(DATA SHOWN Opens)

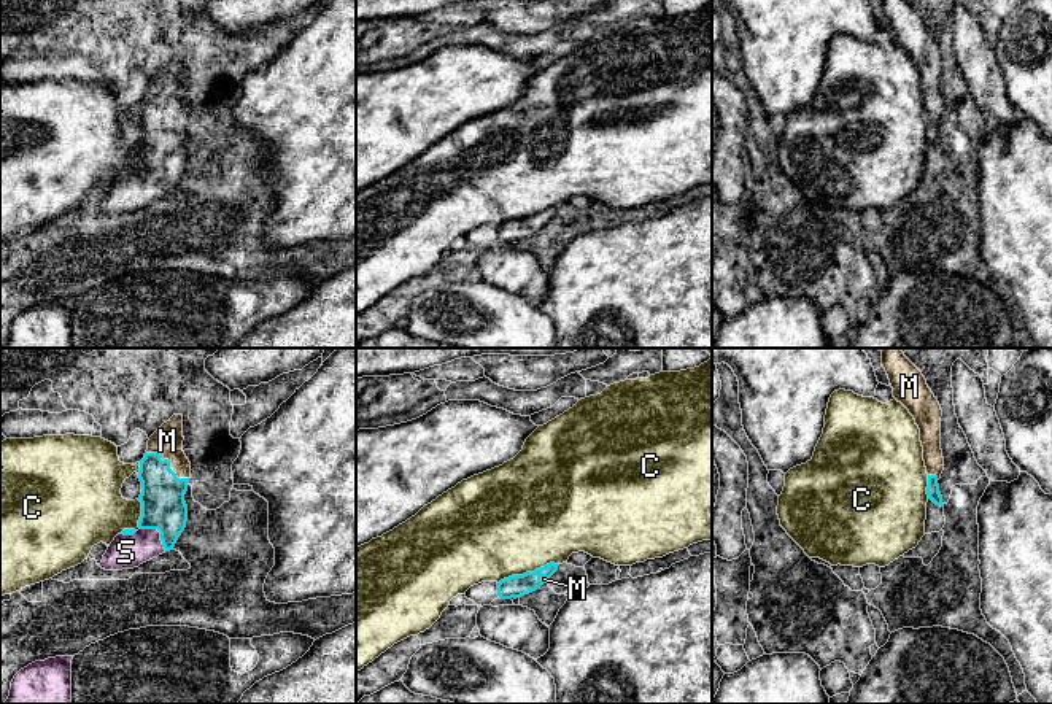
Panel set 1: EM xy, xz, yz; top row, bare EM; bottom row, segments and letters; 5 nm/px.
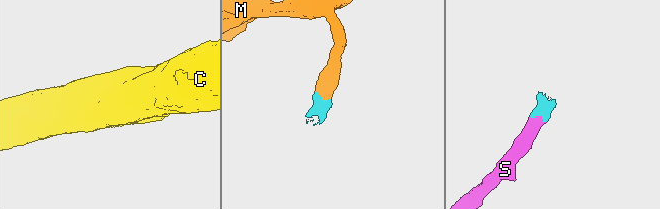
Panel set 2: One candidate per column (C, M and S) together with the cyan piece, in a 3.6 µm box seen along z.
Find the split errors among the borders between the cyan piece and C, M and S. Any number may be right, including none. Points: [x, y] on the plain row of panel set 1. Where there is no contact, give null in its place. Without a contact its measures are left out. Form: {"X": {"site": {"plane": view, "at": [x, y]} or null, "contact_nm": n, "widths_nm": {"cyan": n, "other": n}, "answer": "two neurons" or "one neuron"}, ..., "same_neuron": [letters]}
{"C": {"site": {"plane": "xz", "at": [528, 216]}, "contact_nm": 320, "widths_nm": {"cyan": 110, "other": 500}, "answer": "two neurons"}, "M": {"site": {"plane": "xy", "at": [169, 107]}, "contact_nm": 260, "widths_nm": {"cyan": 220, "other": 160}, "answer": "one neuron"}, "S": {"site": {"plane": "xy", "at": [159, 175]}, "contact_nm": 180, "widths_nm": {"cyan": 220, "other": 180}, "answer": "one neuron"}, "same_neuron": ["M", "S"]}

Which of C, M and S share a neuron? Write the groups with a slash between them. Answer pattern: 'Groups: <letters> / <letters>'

(DATA SHOWN Closes)

● EXERCISE BRIEF: Once the line containing "Panel set 2: One" is found in the listing above, set down that line and every line after it, exactly.

● YOUR RESPONSE:
Panel set 2: One candidate per column (C, M and S) together with the cyan piece, in a 3.6 µm box seen along z.
Find the split errors among the borders between the cyan piece and C, M and S. Any number may be right, including none. Points: [x, y] on the plain row of panel set 1. Where there is no contact, give null in its place. Without a contact its measures are left out. Form: {"X": {"site": {"plane": view, "at": [x, y]} or null, "contact_nm": n, "widths_nm": {"cyan": n, "other": n}, "answer": "two neurons" or "one neuron"}, ..., "same_neuron": [letters]}
{"C": {"site": {"plane": "xz", "at": [528, 216]}, "contact_nm": 320, "widths_nm": {"cyan": 110, "other": 500}, "answer": "two neurons"}, "M": {"site": {"plane": "xy", "at": [169, 107]}, "contact_nm": 260, "widths_nm": {"cyan": 220, "other": 160}, "answer": "one neuron"}, "S": {"site": {"plane": "xy", "at": [159, 175]}, "contact_nm": 180, "widths_nm": {"cyan": 220, "other": 180}, "answer": "one neuron"}, "same_neuron": ["M", "S"]}

Which of C, M and S share a neuron? Write the groups with a slash between them. Answer pattern: 'Groups: <letters> / <letters>'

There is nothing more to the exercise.